Donielle also credits her healing to the intercession of several saints, and the sacrament of anointing of the sick that she received from her priest.

"It is a tremendous blessing to be part of this Catholic faith that through the centuries has been enriched with these beautiful sacraments and sacramentals to help us along the way," she says.

Above all, she says, she and Keith are grateful for the prayers of so many people in North Carolina and around the country.

"It was extremely humbling. At first I felt uncomfortable asking for prayers because I know of many other people suffering or experiencing tragedy that I felt were more in need of prayer than me – as if I was using them all up.

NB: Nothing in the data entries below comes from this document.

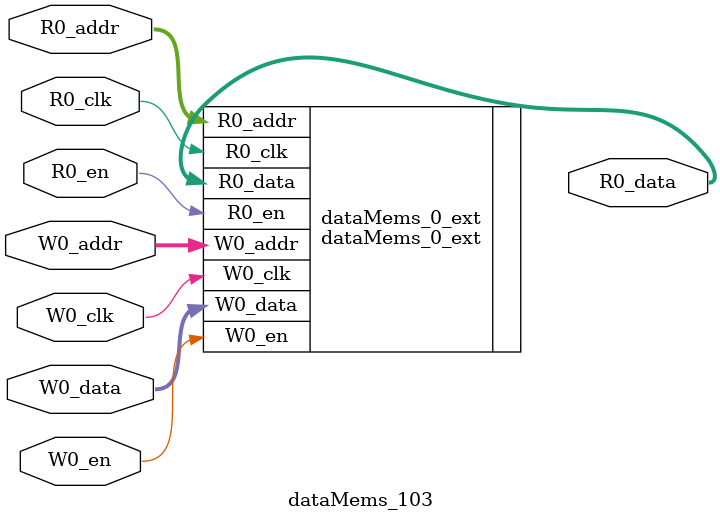
<source format=sv>
`ifndef RANDOMIZE
  `ifdef RANDOMIZE_REG_INIT
    `define RANDOMIZE
  `endif // RANDOMIZE_REG_INIT
`endif // not def RANDOMIZE
`ifndef RANDOMIZE
  `ifdef RANDOMIZE_MEM_INIT
    `define RANDOMIZE
  `endif // RANDOMIZE_MEM_INIT
`endif // not def RANDOMIZE

`ifndef RANDOM
  `define RANDOM $random
`endif // not def RANDOM

// Users can define 'PRINTF_COND' to add an extra gate to prints.
`ifndef PRINTF_COND_
  `ifdef PRINTF_COND
    `define PRINTF_COND_ (`PRINTF_COND)
  `else  // PRINTF_COND
    `define PRINTF_COND_ 1
  `endif // PRINTF_COND
`endif // not def PRINTF_COND_

// Users can define 'ASSERT_VERBOSE_COND' to add an extra gate to assert error printing.
`ifndef ASSERT_VERBOSE_COND_
  `ifdef ASSERT_VERBOSE_COND
    `define ASSERT_VERBOSE_COND_ (`ASSERT_VERBOSE_COND)
  `else  // ASSERT_VERBOSE_COND
    `define ASSERT_VERBOSE_COND_ 1
  `endif // ASSERT_VERBOSE_COND
`endif // not def ASSERT_VERBOSE_COND_

// Users can define 'STOP_COND' to add an extra gate to stop conditions.
`ifndef STOP_COND_
  `ifdef STOP_COND
    `define STOP_COND_ (`STOP_COND)
  `else  // STOP_COND
    `define STOP_COND_ 1
  `endif // STOP_COND
`endif // not def STOP_COND_

// Users can define INIT_RANDOM as general code that gets injected into the
// initializer block for modules with registers.
`ifndef INIT_RANDOM
  `define INIT_RANDOM
`endif // not def INIT_RANDOM

// If using random initialization, you can also define RANDOMIZE_DELAY to
// customize the delay used, otherwise 0.002 is used.
`ifndef RANDOMIZE_DELAY
  `define RANDOMIZE_DELAY 0.002
`endif // not def RANDOMIZE_DELAY

// Define INIT_RANDOM_PROLOG_ for use in our modules below.
`ifndef INIT_RANDOM_PROLOG_
  `ifdef RANDOMIZE
    `ifdef VERILATOR
      `define INIT_RANDOM_PROLOG_ `INIT_RANDOM
    `else  // VERILATOR
      `define INIT_RANDOM_PROLOG_ `INIT_RANDOM #`RANDOMIZE_DELAY begin end
    `endif // VERILATOR
  `else  // RANDOMIZE
    `define INIT_RANDOM_PROLOG_
  `endif // RANDOMIZE
`endif // not def INIT_RANDOM_PROLOG_

// Include register initializers in init blocks unless synthesis is set
`ifndef SYNTHESIS
  `ifndef ENABLE_INITIAL_REG_
    `define ENABLE_INITIAL_REG_
  `endif // not def ENABLE_INITIAL_REG_
`endif // not def SYNTHESIS

// Include rmemory initializers in init blocks unless synthesis is set
`ifndef SYNTHESIS
  `ifndef ENABLE_INITIAL_MEM_
    `define ENABLE_INITIAL_MEM_
  `endif // not def ENABLE_INITIAL_MEM_
`endif // not def SYNTHESIS

module dataMems_103(	// @[generators/ara/src/main/scala/UnsafeAXI4ToTL.scala:365:62]
  input  [4:0]   R0_addr,
  input          R0_en,
  input          R0_clk,
  output [258:0] R0_data,
  input  [4:0]   W0_addr,
  input          W0_en,
  input          W0_clk,
  input  [258:0] W0_data
);

  dataMems_0_ext dataMems_0_ext (	// @[generators/ara/src/main/scala/UnsafeAXI4ToTL.scala:365:62]
    .R0_addr (R0_addr),
    .R0_en   (R0_en),
    .R0_clk  (R0_clk),
    .R0_data (R0_data),
    .W0_addr (W0_addr),
    .W0_en   (W0_en),
    .W0_clk  (W0_clk),
    .W0_data (W0_data)
  );
endmodule


</source>
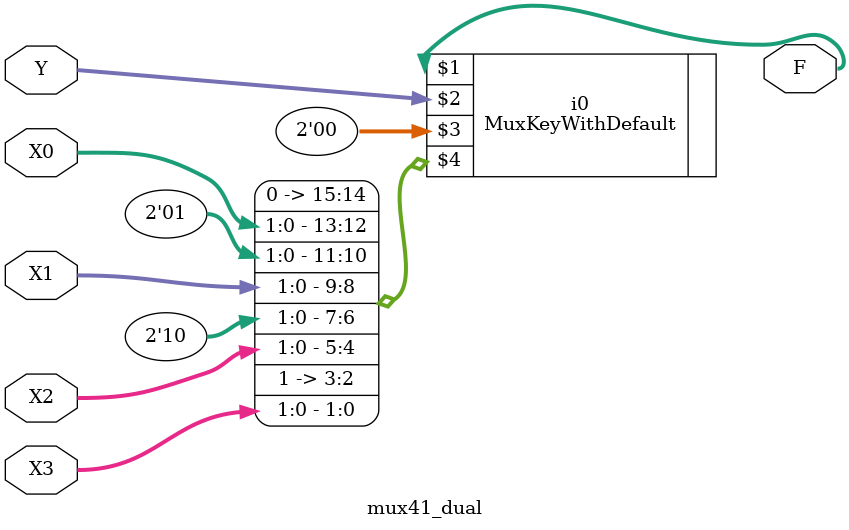
<source format=v>
module mux41_dual(X0, X1, X2, X3, Y, F);
    input [1:0] X0;
    input [1:0] X1;
    input [1:0] X2;
    input [1:0] X3;
    input [1:0] Y;
    output [1:0] F;
    MuxKeyWithDefault #(4, 2, 2) i0 (F, Y, 2'b00, {
                                         2'b00, X0,
                                         2'b01, X1,
                                         2'b10, X2,
                                         2'b11, X3
                                     });
endmodule

</source>
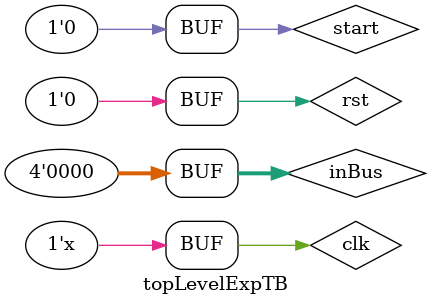
<source format=v>
module topLevelExp(input [3:0] inBus, input start, clk, rst, output ready, output [15:0] y);

	wire nRegEn, xRegEn, init_t, init_r, initCount, ld_r, ld_t, enCount, nEqual;
	
	datapath myDatapath(inBus, clk, rst, nRegEn, xRegEn, init_t, init_r, initCount, ld_r, ld_t, enCount, nEqual, y);
	controller myController(start, nEqual, clk, rst, nRegEn, xRegEn, init_t, init_r, initCount, ld_r, ld_t, enCount, ready);

endmodule


module topLevelExpTB();

	reg [3:0] inBus;
	reg start, clk, rst;
	wire ready;
	wire [15:0] y;
	
	topLevelExp UUT(.inBus(inBus), .clk(clk) , .rst(rst) , .start(start), .ready(ready), .y(y));
	
	initial begin
	clk = 0;
	rst = 1;
	inBus = 0110;
	start = 0;
	#50;
	rst = 0;
	
	#200;
	start = 1;
	inBus = 4'b1111;
	#400;
	inBus = 4'b0001;
	#200 inBus = 4'b0000;
	#400 start = 0;
	
	
	end
	
	
	always #100 clk = ~clk; 
	
endmodule

</source>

052015-Update-on-Donielle-Wilde Sylvia-Hope-baptismSylvia and Father Joseph Mack at her baptism at St. Paul the Apostle Church in Greensboro. (Photo provided by Donielle Wilde)"Then once again I was humbled. One Sunday at Mass while reciting the Penitential Rite it struck me as we are all saying, 'brothers and sisters ... pray for me to the Lord our God.' There it was, right there in the Mass. That is the Universal Church in action. We are our brothers' keeper, we all need each other on this path to holiness."

To all those who prayerfully accompanied them on their journey Donielle says, "Thank you from the bottom of our hearts for imitating Christ's love through your actions of prayer and sacrifice on our behalf."

Lipscomb asks everyone to keep Donielle in their prayers.

"Time will tell," he says. "There's always a chance of recurrence. That is why I continue to pray for Donielle and others should be encouraged to do so as well."

The Wildes view their ordeal not as a test of their faith, but as a way to unite their suffering to that of Jesus Christ on the cross.

"It is only through Him that you will be able to experience the joy of suffering and peace of the unknown," Donielle says. "I told my oncologists that if I made it through my pregnancy, I would do anything they recommended once Sylvia Hope was born. There was never a point that I felt fear.

"Often we need to step back and take a look at the situation we are facing with two sets of lenses: the natural and the spiritual. In my case, it was very easy to discern what to do when the other option was that of taking the life of my child. We need to remind ourselves that the devil wants us to be scared, fearful and in despair. We must rebuke those feelings by placing our trust in God.

"The things my oncologists had predicted to happen, such as an aggressive continued spread of cancer due to the pregnancy producing hormones acting like fertilizer to a plant, didn't happen, and no one knows why."

She adds, "I've come to the realization in my own heart that God wants to perform miracles. We just need to allow Him to do so, giving Him enough room to work and ridding ourselves of anything that is not of God, beginning with fear, anxiety and despair.

"God wants to restore order. We may not always understand His plan, but must trust and hope in difficult circumstances. Be at peace no matter what!"